The breakthrough completed the train storage section between 26th Street and 34th Street along 11th Avenue.
The city-funded $2.1 billion extension of the 7 line is the first subway expansion in decades.
The project will help transform the Hudson Yards vicinity into a vibrant 24-hour neighborhood, containing a mix of commercial, residential, retail, open space and recreational uses.
In January of 2005, the City Council approved the Bloomberg Administration's plan for re-zoning the Hudson Yards area, including the Eastern Rail Yards.
On Monday, the plan to revitalize a bleak stretch of land along Manhattan's west side waterfront was approved by the Council, but the project remains without financing and it will likely be many years before any buildings go up.
The City Council approved a rezoning plan for half of the 26-acre rail yards known as Hudson Yards for apartments, hotel space, parks and other development, which is the last step of public approval for the entire project.
The other half was rezoned in 2005, but the developer and the transit agency owner have yet to close on a lease and construction has not begun.
The Metropolitan Transportation Authority owns the land and selected the developer, the Related Companies, in 2008. The property is now used for Long Island Rail Road operations.
Jay Cross, who oversees the project for the developer, said Monday that the parties have agreed to have a contract by the end of January.
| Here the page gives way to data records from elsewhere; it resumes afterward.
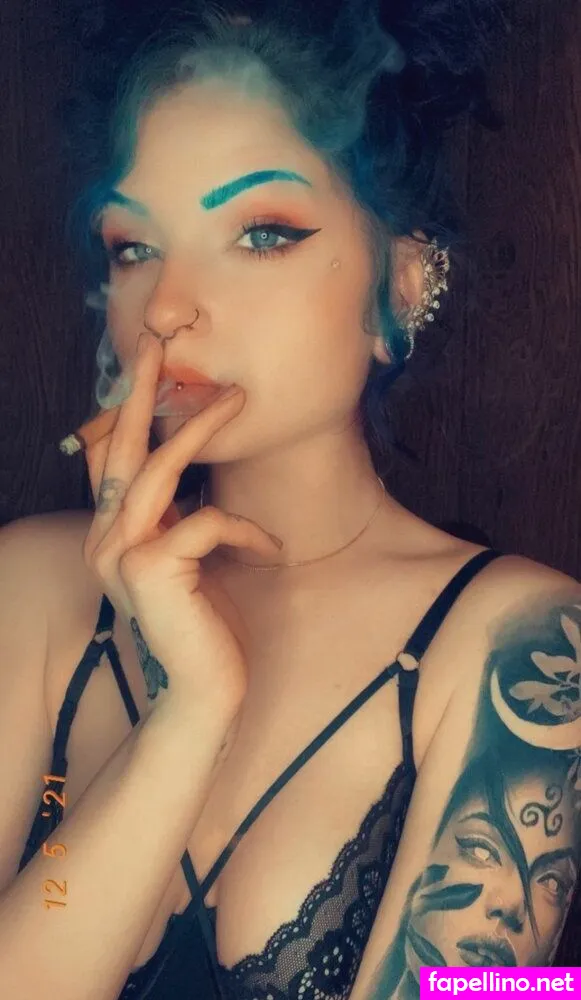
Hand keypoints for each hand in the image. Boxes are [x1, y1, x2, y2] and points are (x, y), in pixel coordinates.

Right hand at [82, 332, 281, 719]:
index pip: (110, 459)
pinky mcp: (148, 571)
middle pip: (124, 449)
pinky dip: (245, 528)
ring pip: (161, 470)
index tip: (144, 365)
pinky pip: (206, 520)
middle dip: (141, 392)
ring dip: (202, 428)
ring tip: (238, 397)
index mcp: (111, 535)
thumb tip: (190, 463)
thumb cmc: (207, 621)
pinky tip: (270, 547)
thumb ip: (176, 515)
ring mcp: (118, 555)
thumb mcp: (190, 557)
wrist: (207, 689)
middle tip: (158, 343)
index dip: (124, 410)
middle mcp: (103, 541)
But as for building, the timeline is much more cloudy.
"It's a 10-year process, at least, to build up the Yards," Cross said. And there's no date set for when it will begin.
The plan - among the most ambitious redevelopment ventures of Mayor Michael Bloomberg's administration - first requires multibillion-dollar platforms to be constructed over the rail yards before construction can take place. That won't start until at least 2011, Cross said.
The first half of the project rezoned several years ago allows for office, hotel and retail space, as well as public open areas.
The portion under consideration Monday focused more on residential use, plus cultural space, a new public school and green space. The proposal also ensured that 20 percent of all residential units will be affordable housing, or 1,150 apartments out of more than 5,700.
Cross said the initial development plan called for building to begin first in the more commercial half of the project, as soon as tenants sign up. But he said Monday that the Related Companies could end up starting with residential first, if the housing market recovers in the next several years.
He said Related expects to have renderings of residential buildings in the next year or two.
The neighborhood is now dominated by warehouses, parking lots and a convention center but has few options for public transit.